ANGRY DEPOSITORS were summoned by civil activists to attend a protest meeting in Košice February 26.
An announcement February 24 that the company AGW had stopped payment of interest and principal to its clients was followed hours later by news that one of the biggest non-banking financial companies in the country, BDV Družstvo, daughter company of the Drukos joint-stock firm, was to close its offices as well.
Hundreds of panic-stricken depositors rushed to local branches of the two firms to find the doors already shut.
Many immediately rounded on the government for failing to protect their savings. Some said they had invested hundreds of thousands of crowns and were both angry and confused at the potential loss of their money.
The halting of the two companies' activities came amid rising panic over the security of non-banking entities following the collapse in February of another two similar firms, BMG and Horizont.
Drukos owner František Mojžiš said that he had been motivated to close BDV partly by fears of a run on his firm in the growing panic.
"I know that now fear will spread," he said. Mojžiš also suggested that certain groups had fomented unrest so that they could buy shares in BDV cheaply from people worried about the future of the firm, and through those shares take a majority in Drukos.
"Another reason behind this measure is the brutal power against us," he said.
AGW representatives said they had been forced to halt operations because more than 95 per cent of clients had asked for their deposits to be paid out in full.
The government was blamed by opposition parties as well as a number of BMG and Horizont clients for not doing enough to regulate the activities of those companies before they crashed.
Those calls have been repeated in the wake of the AGW and BDV shut-downs, and with just a few months before election campaigning begins, the opposition HZDS party has attacked the government for not acting on what it claims was knowledge that both companies were in financial trouble.
Jozef Božík, vice-chairman of the HZDS, said: "That they did not, and still do not, act leaves them responsible for the losses of thousands of Slovak citizens."
All four firms have offered huge interest rates on investments, some as high as 40 per cent, and taken billions of crowns in deposits. BDV Družstvo and AGW have collected nearly Sk6 billion from 50,000 clients between them, while BMG Invest is estimated to have drawn in Sk4.5 billion from hundreds of thousands of others.
Brokers and financial market specialists have warned for years that companies offering such high interest rates were dangerous.
But the government has refused to accept blame for the situation in the four firms.
Deputy Prime Minister for the Economy Ivan Mikloš said that "the government has no responsibility" in the matter. PM Mikuláš Dzurinda said after Mojžiš's announcement that he was sorry for the people who may have lost money, but maintained there were adequate laws in place governing the activities of non-banking companies.
As of January 1 this year new legislation was introduced requiring non-banking finance entities to submit company details to the Financial Markets Office.
Dzurinda also pointed out that during its term the government had run media campaigns urging the public to think carefully about depositing money in such firms.

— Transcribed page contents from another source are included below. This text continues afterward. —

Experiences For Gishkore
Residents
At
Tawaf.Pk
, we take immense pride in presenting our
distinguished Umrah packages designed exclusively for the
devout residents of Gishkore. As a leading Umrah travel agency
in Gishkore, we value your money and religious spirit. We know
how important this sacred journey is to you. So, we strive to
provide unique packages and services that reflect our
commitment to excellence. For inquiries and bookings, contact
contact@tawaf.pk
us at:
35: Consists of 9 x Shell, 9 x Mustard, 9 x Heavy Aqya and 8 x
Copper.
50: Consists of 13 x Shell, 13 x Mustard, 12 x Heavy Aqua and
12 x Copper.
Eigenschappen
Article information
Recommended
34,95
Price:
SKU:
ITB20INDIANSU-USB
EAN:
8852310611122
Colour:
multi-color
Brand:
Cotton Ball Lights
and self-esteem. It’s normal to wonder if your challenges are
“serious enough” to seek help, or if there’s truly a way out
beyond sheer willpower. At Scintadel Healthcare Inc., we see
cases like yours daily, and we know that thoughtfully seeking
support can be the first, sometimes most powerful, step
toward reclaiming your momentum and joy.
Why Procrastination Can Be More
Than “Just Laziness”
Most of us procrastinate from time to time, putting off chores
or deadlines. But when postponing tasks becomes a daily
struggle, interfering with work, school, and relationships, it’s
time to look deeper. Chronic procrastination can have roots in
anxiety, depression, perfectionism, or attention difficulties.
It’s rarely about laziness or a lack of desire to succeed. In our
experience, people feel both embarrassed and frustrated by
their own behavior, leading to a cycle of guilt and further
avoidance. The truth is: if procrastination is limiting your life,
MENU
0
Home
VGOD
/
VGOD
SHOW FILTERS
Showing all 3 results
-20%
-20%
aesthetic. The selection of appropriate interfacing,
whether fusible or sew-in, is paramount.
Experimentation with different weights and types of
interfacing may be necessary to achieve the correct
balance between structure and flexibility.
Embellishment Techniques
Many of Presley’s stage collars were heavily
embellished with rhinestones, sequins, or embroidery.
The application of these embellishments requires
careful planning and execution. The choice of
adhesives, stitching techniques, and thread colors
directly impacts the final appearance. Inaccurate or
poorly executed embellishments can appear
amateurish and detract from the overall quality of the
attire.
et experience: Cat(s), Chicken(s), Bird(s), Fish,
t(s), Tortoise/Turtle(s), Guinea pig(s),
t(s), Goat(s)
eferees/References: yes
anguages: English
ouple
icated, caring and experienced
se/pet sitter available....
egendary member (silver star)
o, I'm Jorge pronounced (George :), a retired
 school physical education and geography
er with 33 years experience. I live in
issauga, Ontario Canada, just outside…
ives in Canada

But Mikloš and Justice Minister Ján Čarnogurský are facing calls from within the ruling coalition to act on the crisis.
On February 24 the Democratic Left Party (SDĽ) demanded Mikloš and Čarnogurský take measures immediately to ban the operation of all non-banking finance institutions. SDĽ members said the company's assets should be used to repay clients' deposits if lost.
The calls were toned down days later but SDĽ member and Minister for Labour and Social Affairs Peter Magvaši said the government must act to "calm the panic" among AGW and Drukos clients.
SDĽ officials say they will discuss whether or not to press the government further on compensation for depositors if the firms declare bankruptcy, while the coalition Party of Civic Understanding (SOP) has said at least a part of the deposits should be paid by the state should the firms collapse.
Some political observers are now suggesting that opposition parties will use the discontent of depositors to galvanise their own support and attract undecided voters.
"This could have an impact on pre-election developments. Many of the people who invested there were probably opposition supporters or undecided voters," said Grigorij Mesežnikov, president of the IVO think-tank.
"The government has no direct responsibility in this - that responsibility lies with the investors - but the opposition now has an opportunity to mobilise support. I expect they will take it."